Pemerintah dalam Islam tidak akan memberi ruang bagi pelaku gaya hidup bebas. Bak panggang jauh dari api, selama masih memakai sistem sekulerisme dengan ekonomi kapitalisnya maka solusi yang ada tak akan menuntaskan sampai ke akar masalah. Tetapi yang pasti menguntungkan bagi para kapitalis penyedia vaksin ini karena pemerintah akan membeli dalam jumlah besar.

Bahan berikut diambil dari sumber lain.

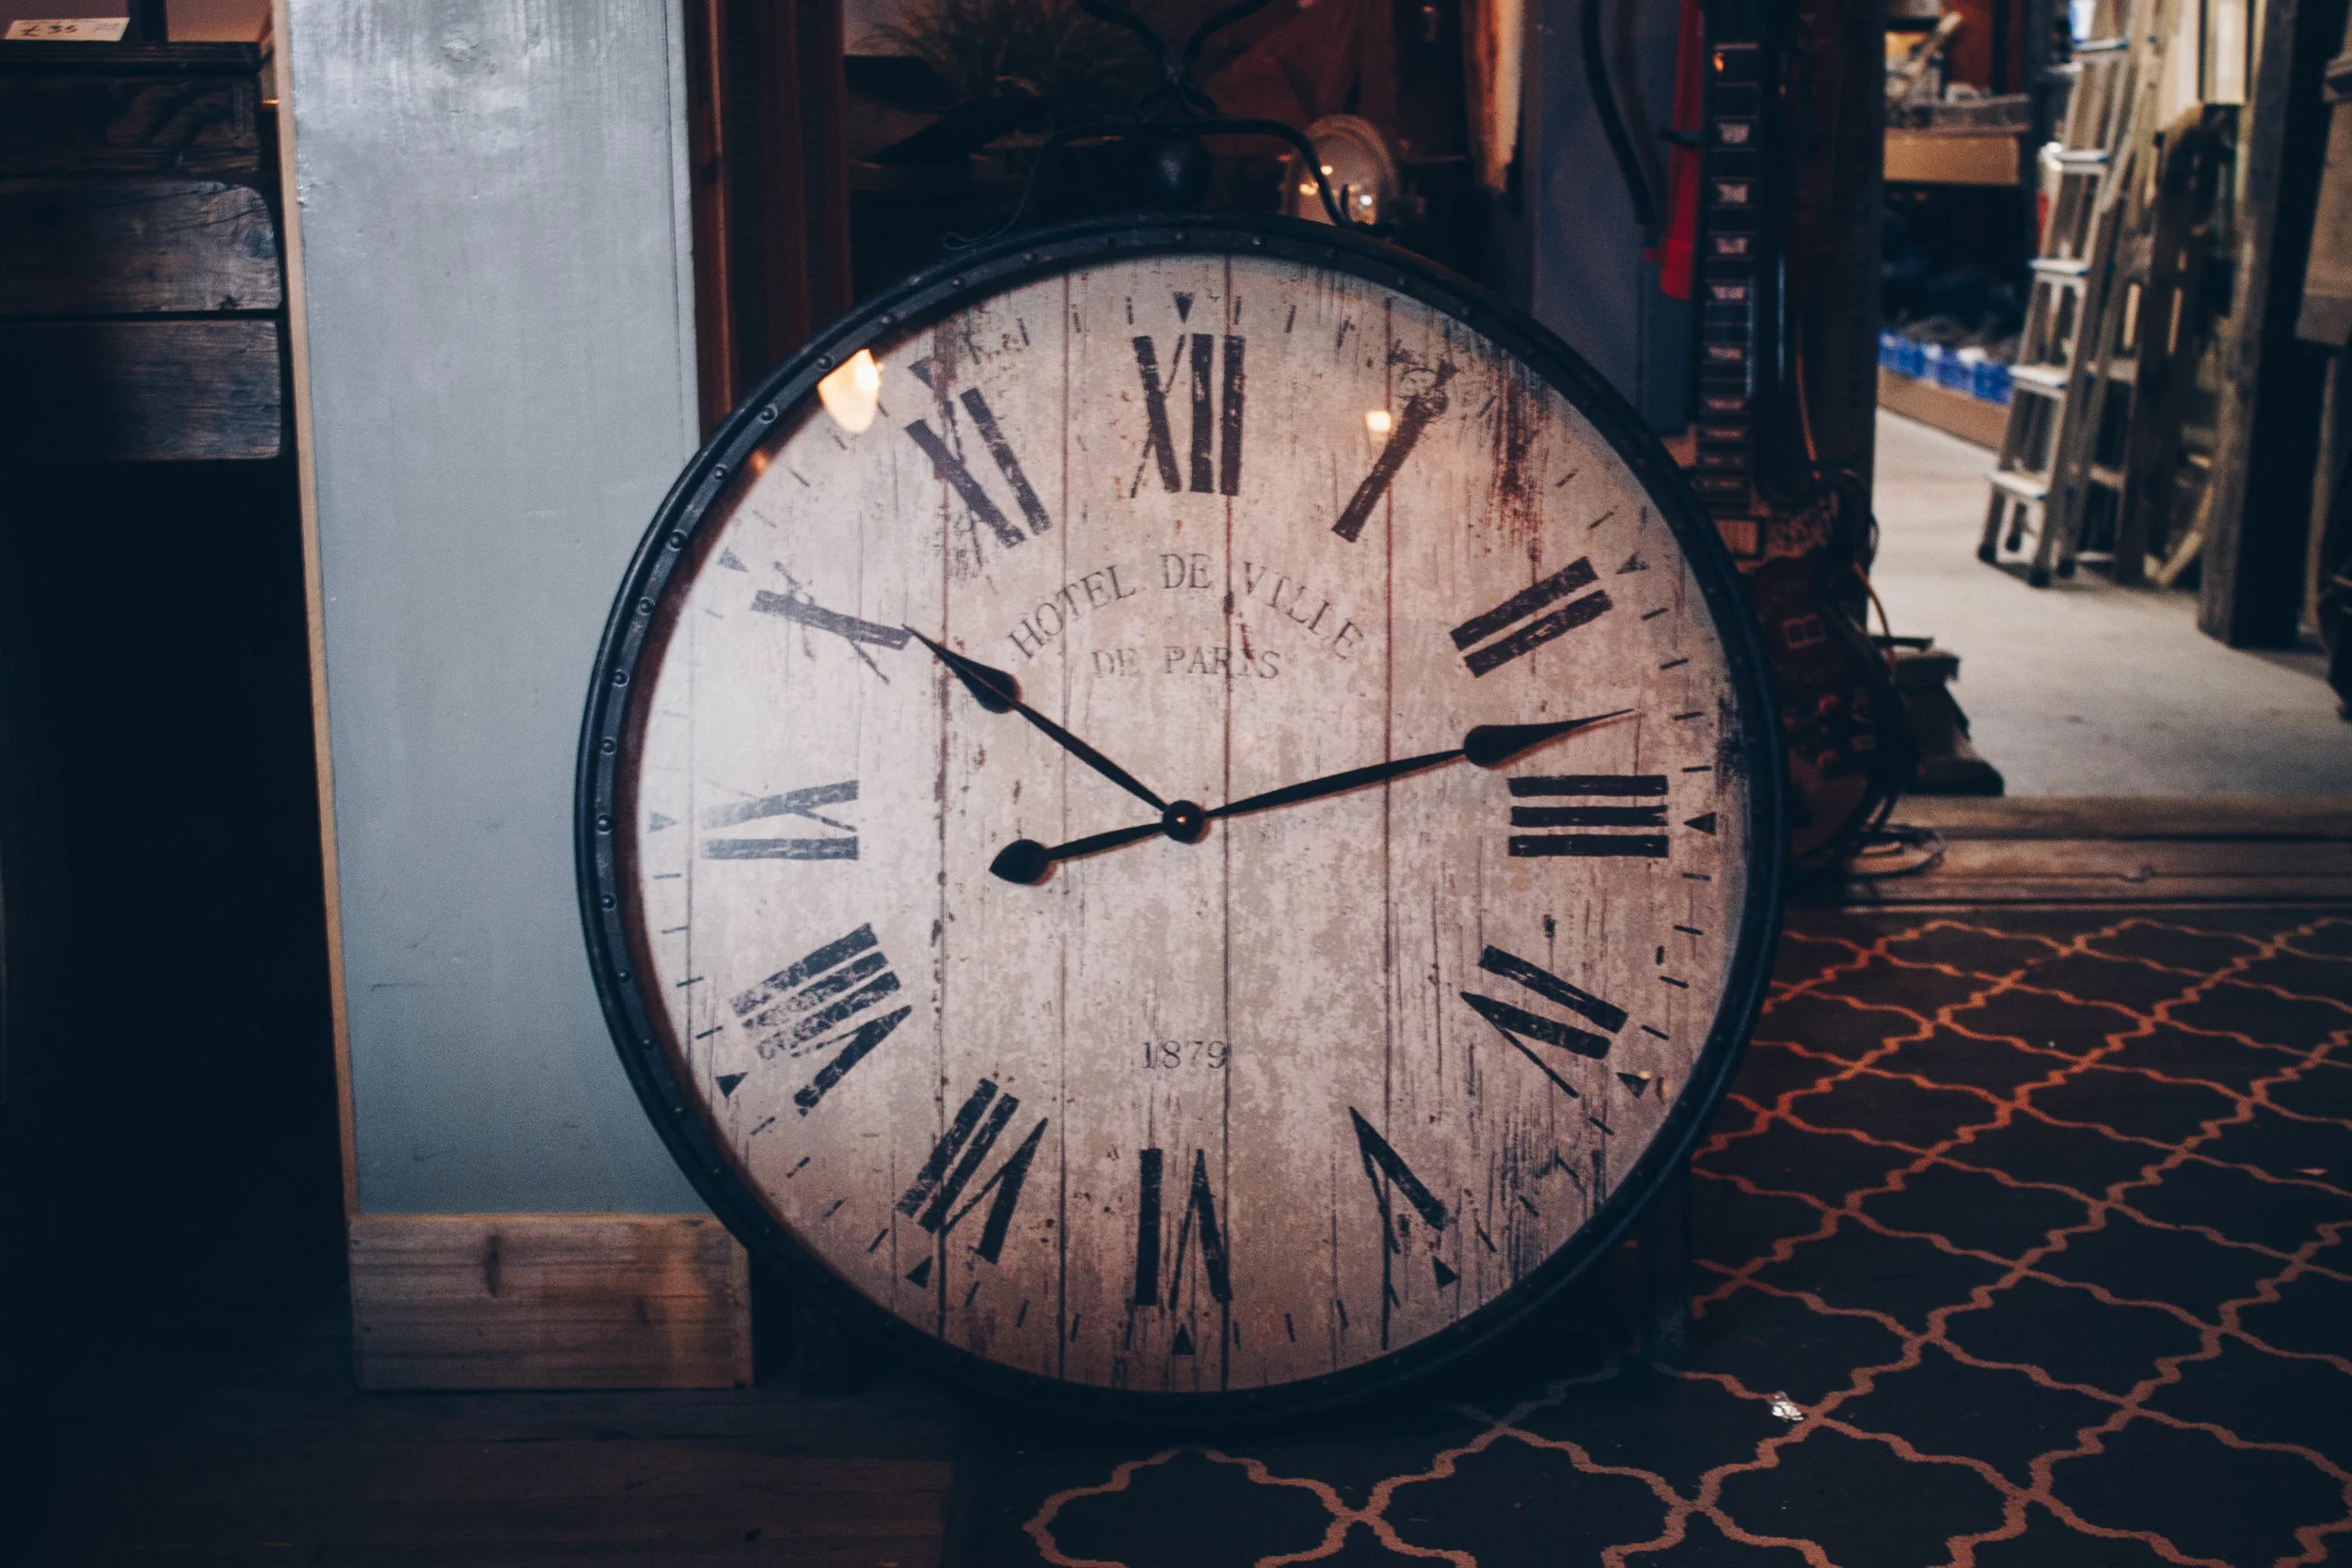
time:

Sistem pengaturan kehidupan dalam Islam sempurna dan memberikan solusi atas seluruh problematika kehidupan manusia. Akidah yang ditanamkan dengan hanya meng-Esa-kan Allah saja mampu membuat kaum muslim mempunyai benteng atas setiap perbuatan yang akan dilakukan. Rasa cinta, rindu dan takut kepada Allah akan teraplikaskan dalam perbuatan sehingga tidak akan melakukan hal-hal yang terlarang termasuk dalam pergaulan.
Allah SWT berfirman: “Dan janganlah kamu mendekati zina, sesungguhnya zina adalah suatu perbuatan yang keji. Dan suatu jalan yang buruk.” (QS Al-Isra: 32).

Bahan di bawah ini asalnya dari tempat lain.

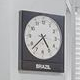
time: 4:37
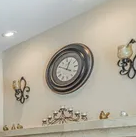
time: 12:49
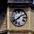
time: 1:39
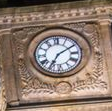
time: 7:10
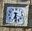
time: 6:28
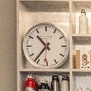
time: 10:36
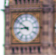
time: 8:51
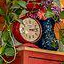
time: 3:13
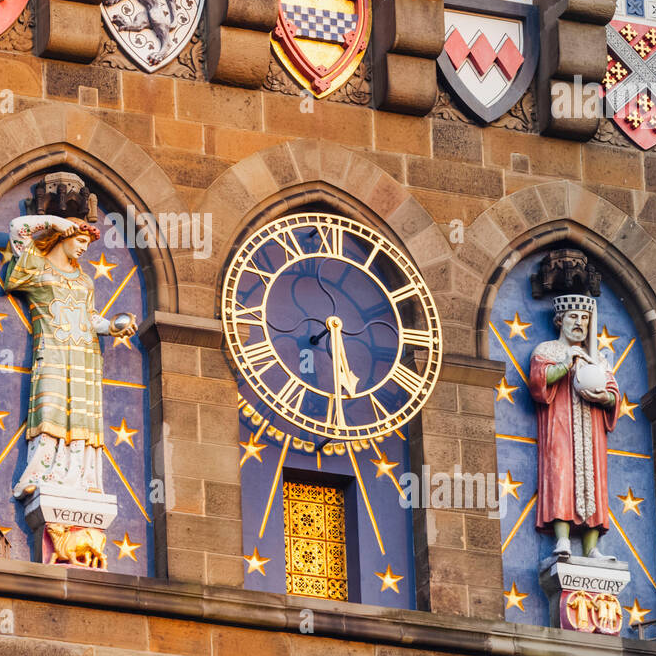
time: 5:29
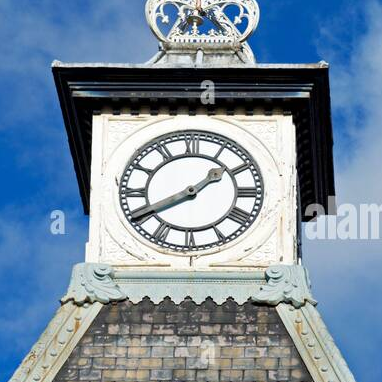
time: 1:40
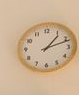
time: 1:11
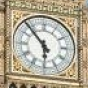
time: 5:53
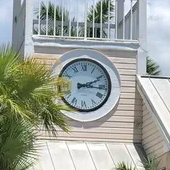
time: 3:10
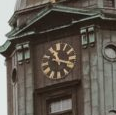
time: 11:17
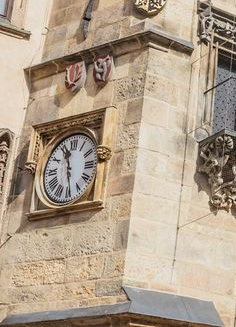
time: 11:28
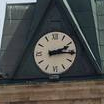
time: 2:15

Ayat ini sudah sangat jelas, mendekati zina saja dilarang apalagi sampai melakukannya. Islampun memberikan batas-batas pergaulan, bagaimana bergaul dengan yang lebih tua, sebaya, sesama jenis atau lawan jenis, bahkan Islam merincikan termasuk bagaimana berpakaian yang benar ketika berada di ruang publik dan di rumah sendiri. Islampun merincikan siapa yang bisa dinikahi dan tidak.
Ketika Islam sudah memberikan aturan , merincikan apa yang dilarang untuk dilakukan, maka Islampun akan memberikan sanksi dan menindak tegas siapa saja yang melanggar aturan tersebut, termasuk pelaku perzinahan. Sanksi dalam Islam akan memberikan efek jera bagi pelaku juga bagi orang lain. Bayangkan saja jika pelaku perzinahan diungsikan (bagi yang belum menikah) atau dirajam (bagi yang sudah pernah menikah atau dalam status pernikahan) tentunya akan menimbulkan rasa trauma bagi yang melihatnya karena sanksi sosial yang diterimanya.
Inilah saatnya kaum muslim dengan dihadirkannya berbagai permasalahan yang ada untuk segera kembali kepada ajaran Islam, mempelajari dengan menyeluruh dan sempurna hingga sampai pada satu kesimpulan bahwa hanya dengan diterapkan hukum Islam secara menyeluruh sajalah semua problematika ini selesai. Islam menjadikan generasi lebih gemilang, sehat raga dan jiwanya juga cemerlang akhlak dan akidahnya sehingga akhirnya layak mendapat predikat umat terbaik.